< Driving Wheel Assembly 4 >
The first and third crankpins have coaxial
double screws of right and left handed threads,
so as to prevent the slack. I employed fine
8 mm thread and L.H. 4 mm thread for them.
Both screws have slits for screwdriver. The
outer slit is cut by 1 mm end mill.
One of the second crankpins should be eccentric.
First, rod side of the crankpin is turned
in the lathe, then the job is reversed and
chucked in a desired eccentricity - 0.24
mm, and wheel side of the crankpin is turned.
Note the swing of DTI should be twice as
the eccentricity. Before release, the eccentric
direction has to be marked out.
'Return crank' will be onto the second crankpin.
It will be tightened with a cross screw.
The photo shows cutting a recess for the
cross screw. After that, the crank pin is
glued into the driving wheel in desired angle.
Only the second crankpin will receive rotation
force by the return crank, so it should be
fixed firmly. I employ 3 mm spring pin. 45
degrees inclined hole is opened across the
crankpin and the wheel. First I cut a starting
hole with 3 mm end mill, and then drilled
the hole through.
The spring pin is hammered into the hole.

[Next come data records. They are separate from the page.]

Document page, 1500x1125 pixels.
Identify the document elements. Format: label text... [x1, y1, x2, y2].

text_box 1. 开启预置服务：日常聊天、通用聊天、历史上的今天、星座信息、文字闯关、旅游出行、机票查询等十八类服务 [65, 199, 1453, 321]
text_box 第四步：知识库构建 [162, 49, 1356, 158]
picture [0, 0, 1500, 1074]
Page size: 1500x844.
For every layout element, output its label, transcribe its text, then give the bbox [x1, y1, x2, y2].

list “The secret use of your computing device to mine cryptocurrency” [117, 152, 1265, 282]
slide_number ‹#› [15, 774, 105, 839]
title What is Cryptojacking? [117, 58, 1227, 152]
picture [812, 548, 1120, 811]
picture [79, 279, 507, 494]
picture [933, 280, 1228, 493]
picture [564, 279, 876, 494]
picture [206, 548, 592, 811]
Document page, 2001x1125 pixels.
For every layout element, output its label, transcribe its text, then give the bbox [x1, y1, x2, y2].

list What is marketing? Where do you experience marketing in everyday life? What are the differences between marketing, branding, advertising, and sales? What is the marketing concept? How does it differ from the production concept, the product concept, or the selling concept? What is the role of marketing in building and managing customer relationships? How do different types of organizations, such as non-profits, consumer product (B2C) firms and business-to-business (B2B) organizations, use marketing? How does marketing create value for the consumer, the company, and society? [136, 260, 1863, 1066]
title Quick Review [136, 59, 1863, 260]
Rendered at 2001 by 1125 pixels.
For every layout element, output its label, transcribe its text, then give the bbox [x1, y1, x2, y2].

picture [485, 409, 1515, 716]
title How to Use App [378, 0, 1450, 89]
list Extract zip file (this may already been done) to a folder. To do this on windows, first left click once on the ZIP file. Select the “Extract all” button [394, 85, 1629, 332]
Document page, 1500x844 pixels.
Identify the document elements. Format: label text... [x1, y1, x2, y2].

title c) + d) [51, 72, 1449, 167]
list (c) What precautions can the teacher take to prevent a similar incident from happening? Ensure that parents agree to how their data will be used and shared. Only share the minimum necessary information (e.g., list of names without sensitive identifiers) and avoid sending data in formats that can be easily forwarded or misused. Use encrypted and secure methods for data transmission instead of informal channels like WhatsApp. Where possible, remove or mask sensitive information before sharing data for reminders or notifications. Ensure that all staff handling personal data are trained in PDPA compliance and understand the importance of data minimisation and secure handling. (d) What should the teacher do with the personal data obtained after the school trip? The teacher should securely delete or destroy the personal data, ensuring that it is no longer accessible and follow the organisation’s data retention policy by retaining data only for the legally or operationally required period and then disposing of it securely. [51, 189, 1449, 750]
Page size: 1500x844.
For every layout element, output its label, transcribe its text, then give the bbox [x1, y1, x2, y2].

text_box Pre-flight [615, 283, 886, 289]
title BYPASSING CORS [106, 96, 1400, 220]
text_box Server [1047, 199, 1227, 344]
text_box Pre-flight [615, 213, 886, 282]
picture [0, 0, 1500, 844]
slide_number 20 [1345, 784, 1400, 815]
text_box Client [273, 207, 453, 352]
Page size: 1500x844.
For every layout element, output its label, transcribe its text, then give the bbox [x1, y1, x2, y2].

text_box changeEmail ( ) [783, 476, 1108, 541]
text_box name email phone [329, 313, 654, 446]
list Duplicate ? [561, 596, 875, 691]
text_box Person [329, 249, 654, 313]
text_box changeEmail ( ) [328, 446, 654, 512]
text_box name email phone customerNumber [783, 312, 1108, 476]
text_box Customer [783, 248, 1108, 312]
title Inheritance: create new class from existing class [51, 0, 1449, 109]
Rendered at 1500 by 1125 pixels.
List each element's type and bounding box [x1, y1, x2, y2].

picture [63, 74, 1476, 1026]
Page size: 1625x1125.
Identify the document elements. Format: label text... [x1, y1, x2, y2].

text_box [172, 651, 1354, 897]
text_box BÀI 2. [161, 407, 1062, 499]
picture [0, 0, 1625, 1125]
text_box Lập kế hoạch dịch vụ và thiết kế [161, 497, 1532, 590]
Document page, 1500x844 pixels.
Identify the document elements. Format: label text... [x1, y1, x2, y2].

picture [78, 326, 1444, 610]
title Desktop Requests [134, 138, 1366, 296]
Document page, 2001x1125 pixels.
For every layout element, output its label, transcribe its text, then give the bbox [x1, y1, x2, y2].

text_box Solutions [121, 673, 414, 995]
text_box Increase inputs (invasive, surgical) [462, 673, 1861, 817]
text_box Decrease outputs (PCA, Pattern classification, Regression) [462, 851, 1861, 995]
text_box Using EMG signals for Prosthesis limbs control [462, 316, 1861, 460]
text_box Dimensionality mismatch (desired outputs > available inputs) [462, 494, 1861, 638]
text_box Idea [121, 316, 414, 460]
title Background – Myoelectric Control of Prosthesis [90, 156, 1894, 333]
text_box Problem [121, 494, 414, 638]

After assembly, the hole and the pin will
be hidden with 'side rod '.
Second driving wheel assembly was completed.
It is correct this time for sure!
All of wheels were fit on the main frame.
At length, it appears like a locomotive!
I tested the chassis on 7.5 meter radius
track. It did not derail but made rattling
noise in somewhere.
I found the second wheel was touching the
brake hanger casting. There is little clearance
even in full size design. Moreover the model's
wheel has axial play. So the wheel could
not clear the casting with the original design.
I milled down the thickness of the casting
from 5 mm to 4.5 mm. The photo shows the
castings before and after milling. Finally
the chassis cleared 7.5 meter radius track
without interference. But I cannot be relieved
because there will be many difficulties as
side rods, brake shoes and piston rod covers.